Tasks and exercises
1. Write out the passage of the SPSS list reply on combining variable scores, starting with "Date: Mon, 5" and going on through "MLABEL1=MEAN(LABEL1 TO LABEL37).", word for word.
2. Pick up the SPSS list reply on combining variable scores where it stops, and write what would come next.

Page extract

Date: Mon, 5 Sep 2005 12:46:56 -0400
Reply-To: "Frank J. Gallo" <email@example.com>
Sender: "SPSSX(r) Discussion" <SPSSX-L@LISTSERV.UGA.EDU>
From: "Frank J. Gallo" <firstname.lastname@example.org>
Subject: Re: Combining Variable Scores
Content-type: text/plain; charset=US-ASCII
Thank you for the input. The runs worked out well. The following is a sample
of the syntax I used for one group after filtering the data file with an if
condition. I followed the same logic for each group of cases and for all
COMPUTE MLABEL1=MEAN(LABEL1 TO LABEL37).
FREQUENCIES MLABEL1 /format notable/ntiles 4/statistics all.

Given information
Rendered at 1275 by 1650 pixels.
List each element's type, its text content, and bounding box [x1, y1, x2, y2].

Answers to each task
1.
Date: Mon, 5 Sep 2005 12:46:56 -0400
Reply-To: "Frank J. Gallo" <email@example.com>
Sender: "SPSSX(r) Discussion" <SPSSX-L@LISTSERV.UGA.EDU>
From: "Frank J. Gallo" <firstname.lastname@example.org>
Subject: Re: Combining Variable Scores
Content-type: text/plain; charset=US-ASCII
Thank you for the input. The runs worked out well. The following is a sample
of the syntax I used for one group after filtering the data file with an if
condition. I followed the same logic for each group of cases and for all
COMPUTE MLABEL1=MEAN(LABEL1 TO LABEL37).

2.
Because you are familiar with my original question, I am hoping you could
give some advice on graphing my output. I used the point and click approach
to produce an interactive graph. Remember, my syntax skills are green,
especially attempting to use the PLOT command. Below is the syntax the run
produced. I like the presentation of the graph, but I would like to add and
change the following: (a) rather than have the median line displayed, I
would like the mean line displayed, and (b) within the same graph, I would
like to plot the distribution of scores on the "mlabel" (created by the
following - select all cases and then COMPUTE MLABEL=MEAN(LABEL1 TO
LABEL37). I would like to give the reader an opportunity to compare the
MLABEL distribution with MLABEL1, MLABEL2, MLABEL3, and MLABEL4 all in the
same graph. The variable "classid" (label 1-4) identifies the 4 groups of
IGRAPH /VIEWNAME='Boxplot' /X1 = VAR(classid) TYPE = CATEGORICAL /Y = VAR
(mlabel) TYPE = SCALE /COORDINATE = HORIZONTAL /X1LENGTH=3.0 /YLENGTH=3.0
/X2LENGTH=3.0 /CHARTLOOK='NONE' /CATORDER VAR(classid) (ASCENDING VALUES
OMITEMPTY) /SCALERANGE = VAR(mlabel) MIN=1.000000 MAX=6.000000 /BOX OUTLIERS
= ON EXTREME = ON MEDIAN = ON LABEL = N WHISKER = LINE.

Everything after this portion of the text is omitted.